While the first documented record of written Arabic dates from the early 4th century AD, its use in the early 7th century as the language of the Qur'an led Arabic to become the major world language that it is today. As Islam spread throughout the world, its chosen language did as well. Coupled with the rise of Islam, Arabic became the language of government as well as religion. Within 100 years after the introduction of the Qur'an, Arabic became the official language of a world empire whose boundaries stretched from the Oxus River in Central Asia to the Atlantic Ocean, and even northward into the Iberian Peninsula of Europe. As Islam continued to spread through the world, Arabic inherently followed.

"Unto Allah belongeth the Sovereignty of the heavens and the earth. Allah is Able to do all things." (Holy Qur'an, 2: 189)Holy Language

Arabic is the language of the Qur'an. Traditionally, Muslims deem it impossible to translate the Qur'an in a way that would reflect its exact meaning in a different language. Some schools of thought even maintain that it should not be translated at all.

Influence of Arabic on other languages

The influence of Arabic has been most profound in those countries dominated by Islam or Islamic power. Arabic is a major source of vocabulary for languages as diverse as Berber, Kurdish, Persian, Swahili, Urdu, Hindi (especially the spoken variety), Bengali, Turkish, Malay and Indonesian, as well as other languages in countries where these languages are spoken. For example the Arabic word for book /kita:b/ is used in all the languages listed, apart from Malay and Indonesian (where it specifically means "religious book"). In addition, Spanish and Portuguese both have large numbers of Arabic loan words. Other languages such as Maltese and Kinubi derive from Arabic, rather than merely borrowing vocabulary or grammar rules.

The terms borrowed range from religious terminology, academic terms (like Uyghur mentiq "logic"), economic items (like English "sugar") to placeholders (like Spanish fulano "so-and-so") and everyday conjunctions (like Urdu lekin "but".) Most Berber varieties (such as Kabyle), along with Swahili, borrow some numbers from Arabic.

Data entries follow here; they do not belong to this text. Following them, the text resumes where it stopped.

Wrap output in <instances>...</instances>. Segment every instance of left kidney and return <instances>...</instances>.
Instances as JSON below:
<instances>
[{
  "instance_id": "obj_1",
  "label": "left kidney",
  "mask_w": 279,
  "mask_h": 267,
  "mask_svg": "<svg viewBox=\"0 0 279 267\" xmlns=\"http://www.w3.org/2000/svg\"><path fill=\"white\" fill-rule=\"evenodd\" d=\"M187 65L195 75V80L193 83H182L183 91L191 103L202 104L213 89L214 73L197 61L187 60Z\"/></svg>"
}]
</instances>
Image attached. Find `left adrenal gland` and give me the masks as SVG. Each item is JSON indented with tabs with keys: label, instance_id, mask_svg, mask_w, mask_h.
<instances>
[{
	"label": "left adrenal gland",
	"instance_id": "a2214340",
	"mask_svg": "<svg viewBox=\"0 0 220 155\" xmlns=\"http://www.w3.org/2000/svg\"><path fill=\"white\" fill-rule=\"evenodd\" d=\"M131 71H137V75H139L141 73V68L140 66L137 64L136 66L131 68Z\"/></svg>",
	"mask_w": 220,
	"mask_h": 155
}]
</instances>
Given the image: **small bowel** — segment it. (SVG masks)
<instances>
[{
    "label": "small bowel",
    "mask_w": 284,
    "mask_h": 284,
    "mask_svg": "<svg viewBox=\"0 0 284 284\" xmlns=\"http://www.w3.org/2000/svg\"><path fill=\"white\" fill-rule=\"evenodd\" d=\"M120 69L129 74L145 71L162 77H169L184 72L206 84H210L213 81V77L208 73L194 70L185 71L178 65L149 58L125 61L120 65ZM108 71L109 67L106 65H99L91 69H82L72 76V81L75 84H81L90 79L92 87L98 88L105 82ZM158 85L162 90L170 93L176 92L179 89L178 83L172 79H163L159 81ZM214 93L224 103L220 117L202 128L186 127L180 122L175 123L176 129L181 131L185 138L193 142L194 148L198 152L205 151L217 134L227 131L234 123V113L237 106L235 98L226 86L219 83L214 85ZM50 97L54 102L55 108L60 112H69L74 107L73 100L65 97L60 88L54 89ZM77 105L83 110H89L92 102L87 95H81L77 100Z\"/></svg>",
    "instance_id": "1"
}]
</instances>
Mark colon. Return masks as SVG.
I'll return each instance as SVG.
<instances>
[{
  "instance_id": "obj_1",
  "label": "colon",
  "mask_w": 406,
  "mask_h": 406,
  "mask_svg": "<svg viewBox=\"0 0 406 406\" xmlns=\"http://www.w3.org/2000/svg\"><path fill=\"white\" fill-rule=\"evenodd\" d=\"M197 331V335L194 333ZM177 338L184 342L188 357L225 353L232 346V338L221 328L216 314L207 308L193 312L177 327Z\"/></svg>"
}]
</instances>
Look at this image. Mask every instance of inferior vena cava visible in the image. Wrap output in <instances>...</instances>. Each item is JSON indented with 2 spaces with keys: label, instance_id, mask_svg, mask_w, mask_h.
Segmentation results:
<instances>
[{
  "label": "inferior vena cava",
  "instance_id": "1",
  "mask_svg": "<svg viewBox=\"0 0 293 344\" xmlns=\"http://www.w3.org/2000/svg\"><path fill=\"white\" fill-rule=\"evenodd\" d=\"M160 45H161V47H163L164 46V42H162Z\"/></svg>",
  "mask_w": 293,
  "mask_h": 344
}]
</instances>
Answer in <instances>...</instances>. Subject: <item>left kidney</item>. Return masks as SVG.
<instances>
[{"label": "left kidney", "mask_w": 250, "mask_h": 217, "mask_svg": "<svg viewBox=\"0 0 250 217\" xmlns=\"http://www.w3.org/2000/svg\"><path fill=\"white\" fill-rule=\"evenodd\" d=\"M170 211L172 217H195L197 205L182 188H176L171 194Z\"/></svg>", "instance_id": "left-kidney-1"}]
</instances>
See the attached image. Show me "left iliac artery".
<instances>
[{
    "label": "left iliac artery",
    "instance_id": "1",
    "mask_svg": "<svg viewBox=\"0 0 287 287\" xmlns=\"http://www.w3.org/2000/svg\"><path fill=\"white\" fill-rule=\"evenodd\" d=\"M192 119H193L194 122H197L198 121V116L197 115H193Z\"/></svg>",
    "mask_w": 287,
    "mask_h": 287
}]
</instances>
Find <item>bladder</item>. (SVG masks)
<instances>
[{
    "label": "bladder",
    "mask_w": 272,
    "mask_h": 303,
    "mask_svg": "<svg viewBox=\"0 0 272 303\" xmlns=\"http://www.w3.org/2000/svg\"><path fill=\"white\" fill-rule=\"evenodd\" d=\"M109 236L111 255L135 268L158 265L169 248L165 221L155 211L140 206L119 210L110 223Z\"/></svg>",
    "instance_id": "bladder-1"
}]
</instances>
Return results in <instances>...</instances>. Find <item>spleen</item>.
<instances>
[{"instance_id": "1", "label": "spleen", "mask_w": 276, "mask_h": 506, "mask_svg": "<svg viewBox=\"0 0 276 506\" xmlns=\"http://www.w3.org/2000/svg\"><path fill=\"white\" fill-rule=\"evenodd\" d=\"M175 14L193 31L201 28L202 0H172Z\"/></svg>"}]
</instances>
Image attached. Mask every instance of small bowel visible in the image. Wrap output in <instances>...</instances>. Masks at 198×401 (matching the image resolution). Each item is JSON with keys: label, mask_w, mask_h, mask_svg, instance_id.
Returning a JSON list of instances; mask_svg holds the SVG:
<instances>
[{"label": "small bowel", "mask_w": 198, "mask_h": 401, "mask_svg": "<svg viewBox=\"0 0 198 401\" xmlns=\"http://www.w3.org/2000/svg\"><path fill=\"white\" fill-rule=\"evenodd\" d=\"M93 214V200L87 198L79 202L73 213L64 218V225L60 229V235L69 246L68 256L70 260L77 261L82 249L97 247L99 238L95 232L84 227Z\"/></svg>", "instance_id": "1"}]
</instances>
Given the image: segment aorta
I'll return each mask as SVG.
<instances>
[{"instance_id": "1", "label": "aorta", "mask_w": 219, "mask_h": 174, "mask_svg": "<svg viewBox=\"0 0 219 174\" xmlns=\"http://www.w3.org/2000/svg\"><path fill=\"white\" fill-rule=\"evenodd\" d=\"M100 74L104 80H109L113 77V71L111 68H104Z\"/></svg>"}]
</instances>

Most religious terms used by Muslims around the world are direct borrowings from Arabic, such as salat 'prayer' and imam 'prayer leader'. In languages not directly in contact with the Arab world, Arabic loanwords are often mediated by other languages rather than being transferred directly from Arabic; for example, most Arabic loanwords in Urdu entered through Persian, and many older Arabic loanwords in Hausa were borrowed from Kanuri.

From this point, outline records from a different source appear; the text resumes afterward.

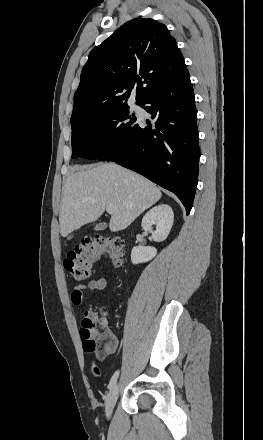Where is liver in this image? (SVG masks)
<instances>
[{
    "mask_svg": "<svg viewBox=\"0 0 263 440\" xmlns=\"http://www.w3.org/2000/svg\"><path fill=\"white\" fill-rule=\"evenodd\" d=\"M162 196L158 187L115 163L77 168L65 183L59 213L63 237L85 224L96 221L106 206H115L109 229H126L143 211Z\"/></svg>",
    "mask_w": 263,
    "mask_h": 440,
    "instance_id": "6515ba94",
    "label": "liver"
}]
</instances>
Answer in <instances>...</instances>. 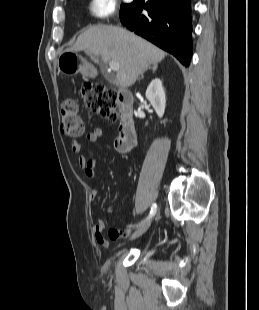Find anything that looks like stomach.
Wrapping results in <instances>:
<instances>
[{
  "instance_id": "stomach-1",
  "label": "stomach",
  "mask_w": 259,
  "mask_h": 310,
  "mask_svg": "<svg viewBox=\"0 0 259 310\" xmlns=\"http://www.w3.org/2000/svg\"><path fill=\"white\" fill-rule=\"evenodd\" d=\"M58 70L68 75L80 72L88 76L93 72V68L78 55L77 51L71 49H66L59 55Z\"/></svg>"
}]
</instances>
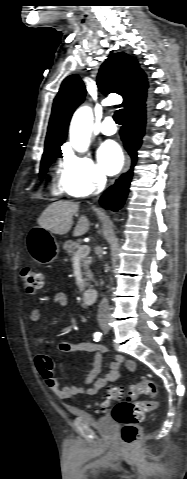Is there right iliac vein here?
Instances as JSON below:
<instances>
[{
    "instance_id": "obj_1",
    "label": "right iliac vein",
    "mask_w": 187,
    "mask_h": 479,
    "mask_svg": "<svg viewBox=\"0 0 187 479\" xmlns=\"http://www.w3.org/2000/svg\"><path fill=\"white\" fill-rule=\"evenodd\" d=\"M100 327H101V329L104 330V331H107V330L109 329V325H108L107 322H102V323L100 324Z\"/></svg>"
}]
</instances>
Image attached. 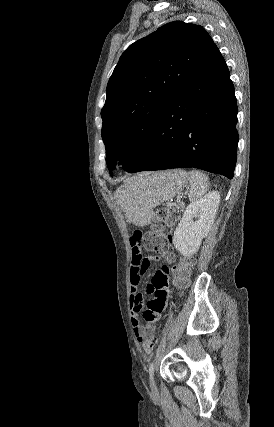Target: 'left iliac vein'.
<instances>
[{"label":"left iliac vein","instance_id":"left-iliac-vein-1","mask_svg":"<svg viewBox=\"0 0 274 427\" xmlns=\"http://www.w3.org/2000/svg\"><path fill=\"white\" fill-rule=\"evenodd\" d=\"M150 386L152 390L155 388V380L153 378L150 379Z\"/></svg>","mask_w":274,"mask_h":427}]
</instances>
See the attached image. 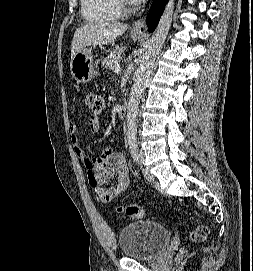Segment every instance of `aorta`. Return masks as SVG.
Instances as JSON below:
<instances>
[{
	"mask_svg": "<svg viewBox=\"0 0 253 271\" xmlns=\"http://www.w3.org/2000/svg\"><path fill=\"white\" fill-rule=\"evenodd\" d=\"M175 0H168L160 21L152 34L148 43L147 51L143 57L142 64L136 75L133 87L130 93V99L127 106V139L135 141L137 138V115L139 103L144 93L145 87L153 71L155 60L159 55L161 48L166 40L173 20Z\"/></svg>",
	"mask_w": 253,
	"mask_h": 271,
	"instance_id": "1",
	"label": "aorta"
}]
</instances>
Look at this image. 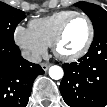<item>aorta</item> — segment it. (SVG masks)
<instances>
[{
    "instance_id": "obj_1",
    "label": "aorta",
    "mask_w": 107,
    "mask_h": 107,
    "mask_svg": "<svg viewBox=\"0 0 107 107\" xmlns=\"http://www.w3.org/2000/svg\"><path fill=\"white\" fill-rule=\"evenodd\" d=\"M64 75L63 69L60 66L54 65L49 68V76L54 80L62 79Z\"/></svg>"
}]
</instances>
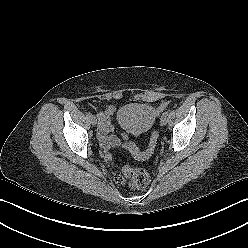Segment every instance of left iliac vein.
<instances>
[{"label":"left iliac vein","instance_id":"obj_1","mask_svg":"<svg viewBox=\"0 0 248 248\" xmlns=\"http://www.w3.org/2000/svg\"><path fill=\"white\" fill-rule=\"evenodd\" d=\"M167 121H168V117L166 115H162L161 118H160V124L162 126L166 125L167 124Z\"/></svg>","mask_w":248,"mask_h":248}]
</instances>
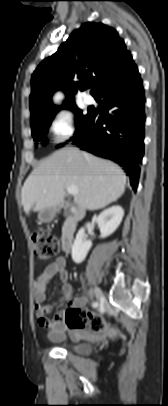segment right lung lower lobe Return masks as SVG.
<instances>
[{
    "label": "right lung lower lobe",
    "instance_id": "1",
    "mask_svg": "<svg viewBox=\"0 0 168 406\" xmlns=\"http://www.w3.org/2000/svg\"><path fill=\"white\" fill-rule=\"evenodd\" d=\"M102 109L92 110L75 134L74 144L123 166L136 191L144 154L145 97L137 67L95 96Z\"/></svg>",
    "mask_w": 168,
    "mask_h": 406
}]
</instances>
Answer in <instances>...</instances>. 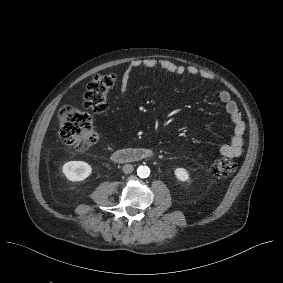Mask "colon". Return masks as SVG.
Instances as JSON below:
<instances>
[{"label": "colon", "mask_w": 283, "mask_h": 283, "mask_svg": "<svg viewBox=\"0 0 283 283\" xmlns=\"http://www.w3.org/2000/svg\"><path fill=\"white\" fill-rule=\"evenodd\" d=\"M117 77L113 73L98 75L87 85L83 106L96 114L108 108V94ZM59 135L61 140L79 151H84L98 141V133L93 127L91 116L73 106H65L59 114ZM236 165L229 159H219L209 168L216 178H225L235 171Z\"/></svg>", "instance_id": "obj_1"}]
</instances>
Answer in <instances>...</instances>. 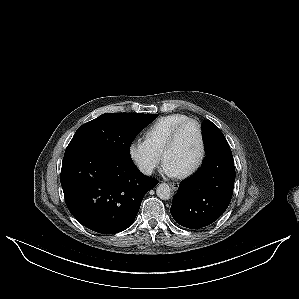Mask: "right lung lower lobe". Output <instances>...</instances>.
<instances>
[{
	"instance_id": "98d812e1",
	"label": "right lung lower lobe",
	"mask_w": 299,
	"mask_h": 299,
	"mask_svg": "<svg viewBox=\"0 0 299 299\" xmlns=\"http://www.w3.org/2000/svg\"><path fill=\"white\" fill-rule=\"evenodd\" d=\"M60 179L71 214L103 234L131 226L144 195L159 182L143 175L131 158L94 147L68 149Z\"/></svg>"
}]
</instances>
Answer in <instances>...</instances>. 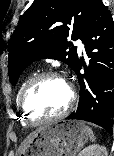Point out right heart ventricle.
<instances>
[{"label":"right heart ventricle","instance_id":"1","mask_svg":"<svg viewBox=\"0 0 114 156\" xmlns=\"http://www.w3.org/2000/svg\"><path fill=\"white\" fill-rule=\"evenodd\" d=\"M27 81L28 80H25L24 82H22L21 86L19 87V90H18V93H17V97H16V103H17V105H18V97H19V94H20L22 88L24 87V85L26 84ZM23 125H25L24 122H23Z\"/></svg>","mask_w":114,"mask_h":156}]
</instances>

In common with other European languages, many English words are derived from Arabic, often through other European languages, especially Spanish and Italian. Among them are commonly-used words like "sugar" (sukkar), "cotton" (qutn) and "magazine" (makhāzin). English words more recognizably of Arabic origin include "algebra", "alcohol", "alchemy", "alkali" and "zenith." Some words in common use, such as "intention" and "information", were originally calques of Arabic philosophical terms.